Tyler Colvin's grand slam against Oral Roberts is a moment that certainly stands out to me. The other interesting part, that's the only game that my parents, both my father and my mother, ever sat with me in a booth. That was their first game ever at Clemson. That was the first athletic event they ever went to at Clemson. I had my dad to my left and my mother to my right, and Dan Scott was working with me. He was sitting on the other side of my mother. That was the only time they were ever together with me at a booth, and a game that ended dramatically as that one did, and, just the atmosphere at Doug Kingsmore that day as well.
Those are a couple of moments. I got to call the [basketball] game at Illinois the day that coach [Dabo] Swinney was introduced as the head football coach. In '08, that was certainly a tight one coming down the stretch, Demontez Stitt leading the Tigers to victory in that one on the road, so as I sit back and think about it, those are some moments that stick out to me.

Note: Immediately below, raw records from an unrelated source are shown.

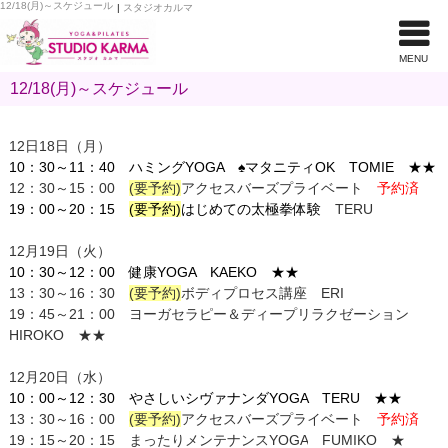
12/18(月)～スケジュール
|
スタジオカルマ
MENU
12/18(月)～スケジュール
12日18日（月）
10：30～11：40 ハミング
YOGA ♠マタニティOK TOMIE ★★
12：30～15：00
(要予約)
アクセス
バーズプライベート
予約済
19：00～20：15
(要予約)
はじめての太極拳体験
TERU
12月19日（火）
10：30～12：00
健康YOGA KAEKO ★★
13：30～16：30
(要予約)
ボディプロセス講座 ERI
19：45～21：00 ヨーガセラピー＆ディープリラクゼーション
HIROKO ★★
12月20日（水）
10：00～12：30 やさしいシヴァナンダYOGA TERU ★★
13：30～16：00
(要予約)
アクセス
バーズプライベート
予約済
19：15～20：15 まったりメンテナンスYOGA
FUMIKO ★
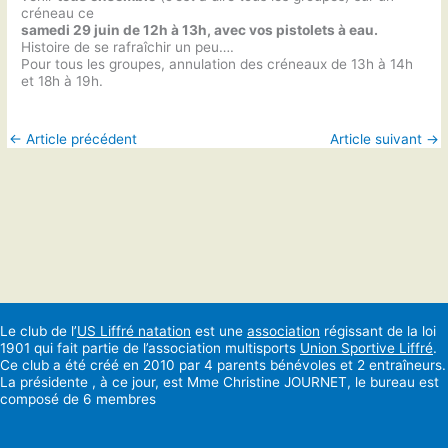
créneau ce
samedi 29 juin de 12h à 13h, avec vos pistolets à eau.
Histoire de se rafraîchir un peu….
Pour tous les groupes, annulation des créneaux de 13h à 14h
et 18h à 19h.
←
Article précédent
Article suivant
→
Le club de l’
US Liffré natation
est une
association
régissant de la loi
1901 qui fait partie de l’association multisports
Union Sportive Liffré
.
Ce club a été créé en 2010 par 4 parents bénévoles et 2 entraîneurs.
La présidente , à ce jour, est Mme Christine JOURNET, le bureau est
composé de 6 membres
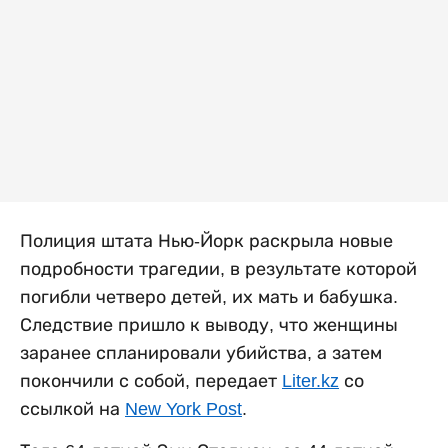
Полиция штата Нью-Йорк раскрыла новые
подробности трагедии, в результате которой
погибли четверо детей, их мать и бабушка.
Следствие пришло к выводу, что женщины
заранее спланировали убийства, а затем
покончили с собой, передает
Liter.kz
со
ссылкой на
New York Post
.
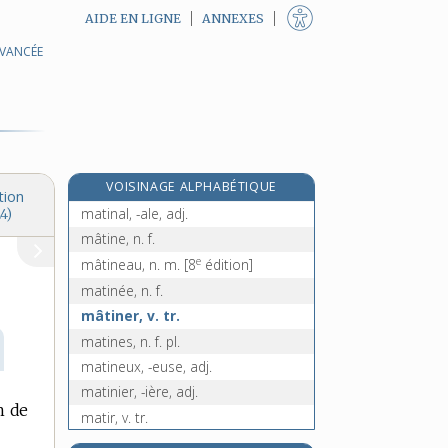
AIDE EN LIGNE
ANNEXES
AVANCÉE
matheux, -euse, n.
maths, n. f. pl.
mathusalem, n. m.
matière, n. f.
matin, n. m.
VOISINAGE ALPHABÉTIQUE
mâtin, n. m.
tion
matinal, -ale, adj.
4)
mâtine, n. f.
e
mâtineau, n. m.
[8
édition]
matinée, n. f.
mâtiner, v. tr.
matines, n. f. pl.
matineux, -euse, adj.
matinier, -ière, adj.
n de
matir, v. tr.
matité, n. f.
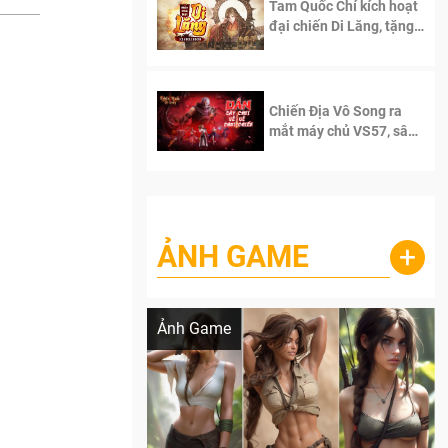
Tam Quốc Chí kích hoạt
đại chiến Di Lăng, tặng
siêu code giá trị dành
cho 100 độc giả đầu
tiên.
Chiến Địa Vô Song ra
mắt máy chủ VS57, sân
chơi đích thực dành cho
dân cày
ẢNH GAME
+
Lala Croft vừa nóng vừa xinh dưới nét vẽ
của AI
Ảnh Game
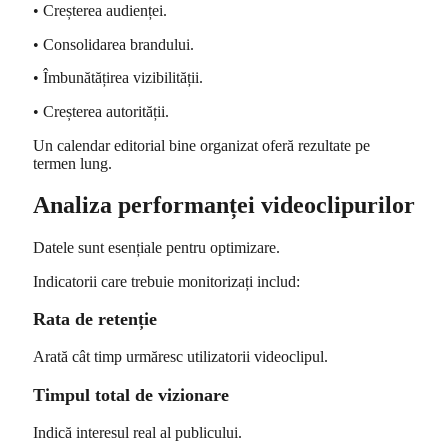
• Creșterea audienței.
• Consolidarea brandului.
• Îmbunătățirea vizibilității.
• Creșterea autorității.
Un calendar editorial bine organizat oferă rezultate pe
termen lung.
Analiza performanței videoclipurilor
Datele sunt esențiale pentru optimizare.
Indicatorii care trebuie monitorizați includ:
Rata de retenție
Arată cât timp urmăresc utilizatorii videoclipul.
Timpul total de vizionare
Indică interesul real al publicului.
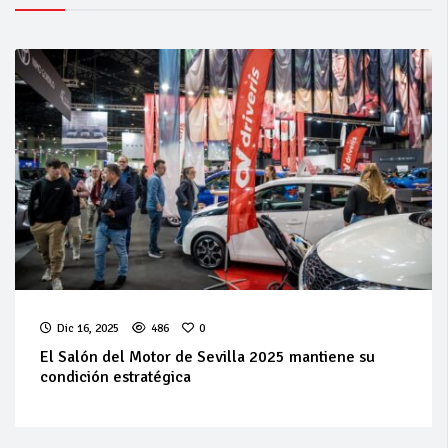
Dic 16, 2025
486
0
El Salón del Motor de Sevilla 2025 mantiene su
condición estratégica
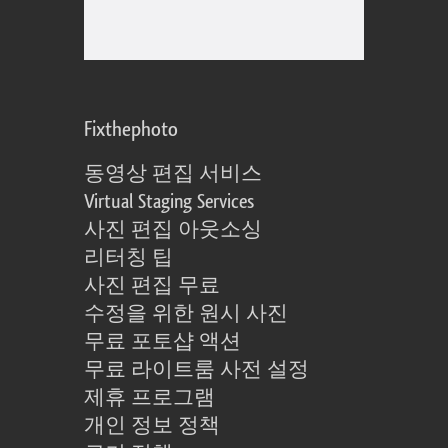
Fixthephoto
동영상 편집 서비스
Virtual Staging Services
사진 편집 아웃소싱
리터칭 팁
사진 편집 무료
수정을 위한 원시 사진
무료 포토샵 액션
무료 라이트룸 사전 설정
제휴 프로그램
개인 정보 정책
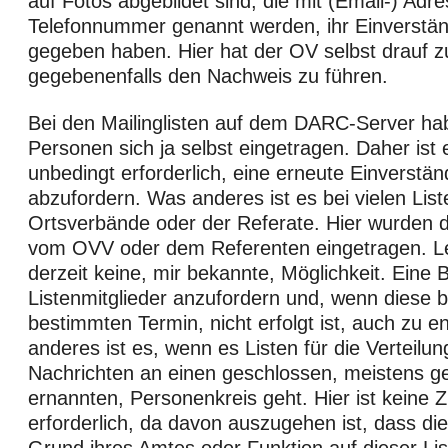
auf Fotos abgebildet sind, die mit (Email-) Adr
Telefonnummer genannt werden, ihr Einverstän
gegeben haben. Hier hat der OV selbst drauf z
gegebenenfalls den Nachweis zu führen.
Bei den Mailinglisten auf dem DARC-Server ha
Personen sich ja selbst eingetragen. Daher ist 
unbedingt erforderlich, eine erneute Einverstän
abzufordern. Was anderes ist es bei vielen List
Ortsverbände oder der Referate. Hier wurden d
vom OVV oder dem Referenten eingetragen. Lei
derzeit keine, mir bekannte, Möglichkeit. Eine 
Listenmitglieder anzufordern und, wenn diese b
bestimmten Termin, nicht erfolgt ist, auch zu e
anderes ist es, wenn es Listen für die Verteilun
Nachrichten an einen geschlossen, meistens g
ernannten, Personenkreis geht. Hier ist keine
erforderlich, da davon auszugehen ist, dass di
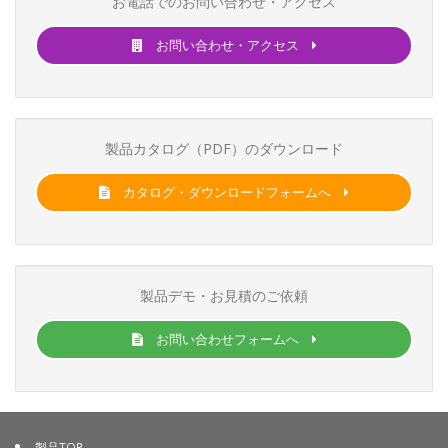
お電話でのお問い合わせ・アクセス
お問い合わせ・アクセス
製品カタログ（PDF）のダウンロード
カタログ・ダウンロードフォームへ
製品デモ・お見積のご依頼
お問い合わせフォームへ
製品TOP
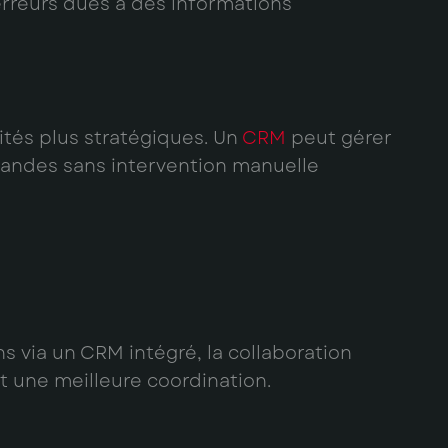
s erreurs dues à des informations
vités plus stratégiques. Un
CRM
peut gérer
andes sans intervention manuelle
 via un CRM intégré, la collaboration
t une meilleure coordination.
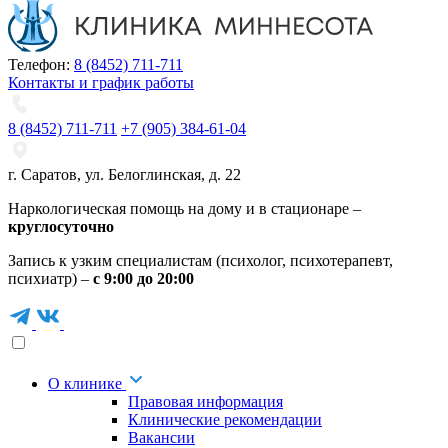
Телефон:
8 (8452) 711-711
Контакты и график работы
8 (8452) 711-711
+7 (905) 384-61-04
г. Саратов
,
ул. Белоглинская
,
д. 22
Наркологическая помощь на дому и в стационаре –
круглосуточно
Запись к узким специалистам (психолог, психотерапевт,
психиатр) –
с 9:00 до 20:00
О клинике
Правовая информация
Клинические рекомендации
Вакансии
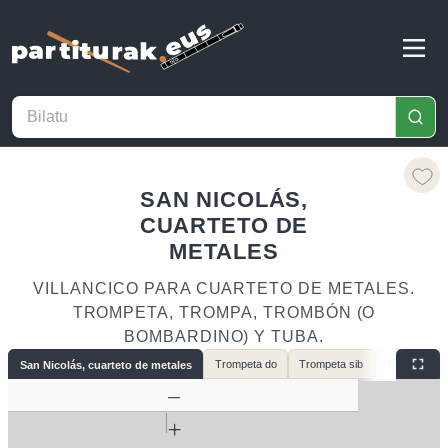
SAN NICOLÁS,
CUARTETO DE
METALES
VILLANCICO PARA CUARTETO DE METALES.
TROMPETA, TROMPA, TROMBÓN (O
BOMBARDINO) Y TUBA.
Trompeta do
Trompeta sib
Trompa
San Nicolás, cuarteto de metales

But all of those pale in comparison to what Clemson football is. Clemson football is huge. It is one of the mack daddies of college football. I realize that there are going to be a lot of people out there listening. There are going to be a lot of people critiquing the work that I've done, so I've got to be prepared to absolutely do my best every time that mic is open.
Given the capacity you worked in the last couple of years, does it help a little to have that experience?
Munson: Yeah, it allowed me -- I don't know if there is another broadcaster out there that had as much of an inside look to what's happening in the football department as I did. Coach Swinney has told me I'm welcome to anything. I think he likes the fact that he has a guy that has been there and has seen what happens inside. I told him…I thought that I knew what was going on, because I was pretty close to the program, but I didn't know squat. I had no clue as to what was going on with the players, the coaching staff, the head man himself, even with the administrators. I think a lot of people think that they do, but they have no clue as to what is going on, especially with the players. The pressure and just the time management that the players have to do each and every day is just incredible...I learned a ton in the last three years, being inside that thing. And coach Swinney building the program the way that he's built it, at times, just kind of sit back in awe of it. But, also, really, really appreciate the last three years that I've had here in Clemson football.
There was Pete's signature call of 'orange in the end zone,' do you have anything like that up your sleeve?
Munson: I have no clue. People have asked me that. I never have had a signature call of anything that I've done. I bet you I'll probably just be more of a touchdown Clemson kind of guy. Hopefully, I'm calling touchdown Mike Williams, a lot of that kind of stuff just a ton, but I have no clue. Jim Nantz is famous for writing all of the things he says at end of events, he writes out those scenarios and will do something signature-wise at the end of an event, but I'm not, I'm pretty straight-forward when it comes to that.
So you would describe your broadcast style as pretty straight-forward?
Munson: I hope so. That's what I try to do. I know there are some Clemson fans that come up to me and say, ‘You get too excited for what happens with the other team.' But, when I see a great play happen, doggone it, if it's against you, I understand that, but sometimes you've just got to tip your cap to the other guys when they make an outstanding play. I don't think there's anything wrong with that. If it's made against you, I don't think that there's anything wrong with that. But I understand, my paycheck says Clemson University. It says Clemson University. I understand that fully. They expect me to look at it through the orange glasses. You know what? They're right, because of what this job entails, I think that should be correct.